WHAT YOU WILL DO
Omitting all images, transcribe the entries word for word.

START INPUT RECORDS

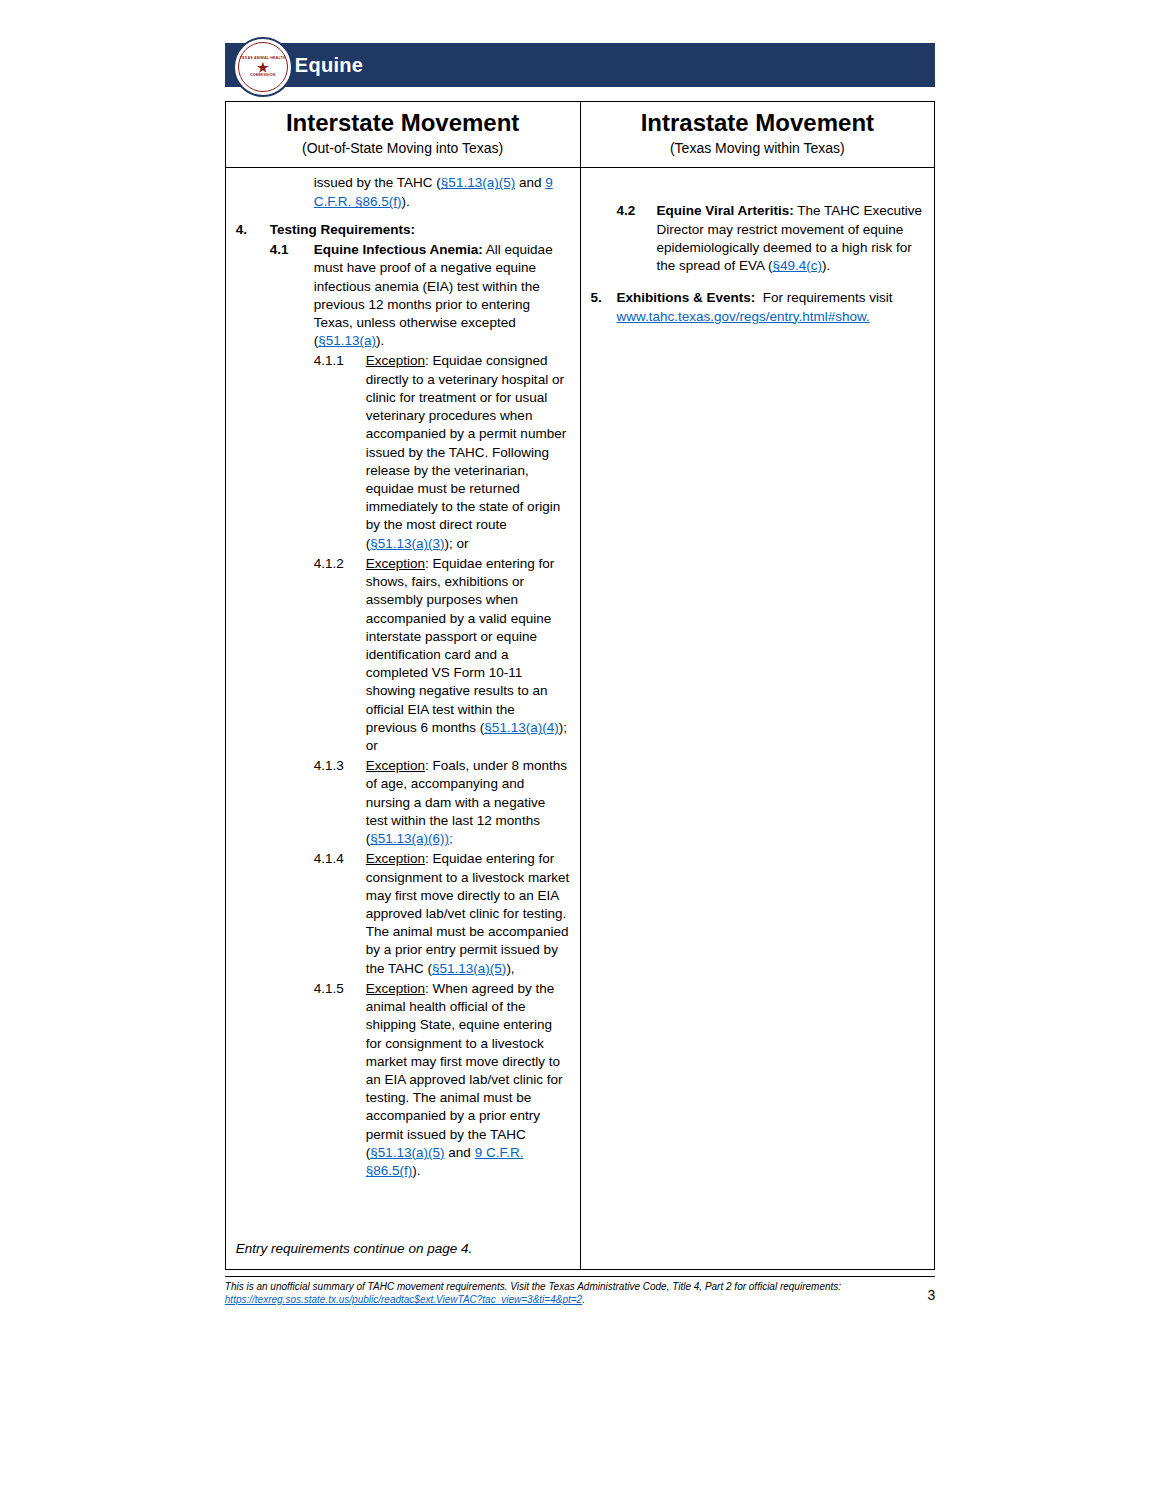TEXAS ANIMAL HEALTH
★
COMMISSION
Equine
| Interstate Movement (Out-of-State Moving into Texas) | Intrastate Movement (Texas Moving within Texas) |
| --- | --- |
| issued by the TAHC ( §51.13(a)(5) and 9 C.F.R. §86.5(f) ). 4. Testing Requirements: 4.1 Equine Infectious Anemia: All equidae must have proof of a negative equine infectious anemia (EIA) test within the previous 12 months prior to entering Texas, unless otherwise excepted ( §51.13(a) ). 4.1.1 Exception : Equidae consigned directly to a veterinary hospital or clinic for treatment or for usual veterinary procedures when accompanied by a permit number issued by the TAHC. Following release by the veterinarian, equidae must be returned immediately to the state of origin by the most direct route ( §51.13(a)(3) ); or 4.1.2 Exception : Equidae entering for shows, fairs, exhibitions or assembly purposes when accompanied by a valid equine interstate passport or equine identification card and a completed VS Form 10-11 showing negative results to an official EIA test within the previous 6 months ( §51.13(a)(4) ); or 4.1.3 Exception : Foals, under 8 months of age, accompanying and nursing a dam with a negative test within the last 12 months ( §51.13(a)(6)); 4.1.4 Exception : Equidae entering for consignment to a livestock market may first move directly to an EIA approved lab/vet clinic for testing. The animal must be accompanied by a prior entry permit issued by the TAHC ( §51.13(a)(5) ), 4.1.5 Exception : When agreed by the animal health official of the shipping State, equine entering for consignment to a livestock market may first move directly to an EIA approved lab/vet clinic for testing. The animal must be accompanied by a prior entry permit issued by the TAHC ( §51.13(a)(5) and 9 C.F.R. §86.5(f) ). Entry requirements continue on page 4. | 4.2 Equine Viral Arteritis: The TAHC Executive Director may restrict movement of equine epidemiologically deemed to a high risk for the spread of EVA ( §49.4(c) ). 5. Exhibitions & Events: For requirements visit www.tahc.texas.gov/regs/entry.html#show. |
This is an unofficial summary of TAHC movement requirements. Visit the Texas Administrative Code, Title 4, Part 2 for official requirements:
https://texreg.sos.state.tx.us/public/readtac$ext.ViewTAC?tac_view=3&ti=4&pt=2. 3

END INPUT RECORDS

REPLY
TEXAS ANIMAL HEALTH
★
COMMISSION
Equine
| Interstate Movement (Out-of-State Moving into Texas) | Intrastate Movement (Texas Moving within Texas) |
| --- | --- |
| issued by the TAHC ( §51.13(a)(5) and 9 C.F.R. §86.5(f) ). 4. Testing Requirements: 4.1 Equine Infectious Anemia: All equidae must have proof of a negative equine infectious anemia (EIA) test within the previous 12 months prior to entering Texas, unless otherwise excepted ( §51.13(a) ). 4.1.1 Exception : Equidae consigned directly to a veterinary hospital or clinic for treatment or for usual veterinary procedures when accompanied by a permit number issued by the TAHC. Following release by the veterinarian, equidae must be returned immediately to the state of origin by the most direct route ( §51.13(a)(3) ); or 4.1.2 Exception : Equidae entering for shows, fairs, exhibitions or assembly purposes when accompanied by a valid equine interstate passport or equine identification card and a completed VS Form 10-11 showing negative results to an official EIA test within the previous 6 months ( §51.13(a)(4) ); or 4.1.3 Exception : Foals, under 8 months of age, accompanying and nursing a dam with a negative test within the last 12 months ( §51.13(a)(6)); 4.1.4 Exception : Equidae entering for consignment to a livestock market may first move directly to an EIA approved lab/vet clinic for testing. The animal must be accompanied by a prior entry permit issued by the TAHC ( §51.13(a)(5) ), 4.1.5 Exception : When agreed by the animal health official of the shipping State, equine entering for consignment to a livestock market may first move directly to an EIA approved lab/vet clinic for testing. The animal must be accompanied by a prior entry permit issued by the TAHC ( §51.13(a)(5) and 9 C.F.R. §86.5(f) ). Entry requirements continue on page 4. | 4.2 Equine Viral Arteritis: The TAHC Executive Director may restrict movement of equine epidemiologically deemed to a high risk for the spread of EVA ( §49.4(c) ). 5. Exhibitions & Events: For requirements visit www.tahc.texas.gov/regs/entry.html#show. |
This is an unofficial summary of TAHC movement requirements. Visit the Texas Administrative Code, Title 4, Part 2 for official requirements:
https://texreg.sos.state.tx.us/public/readtac$ext.ViewTAC?tac_view=3&ti=4&pt=2. 3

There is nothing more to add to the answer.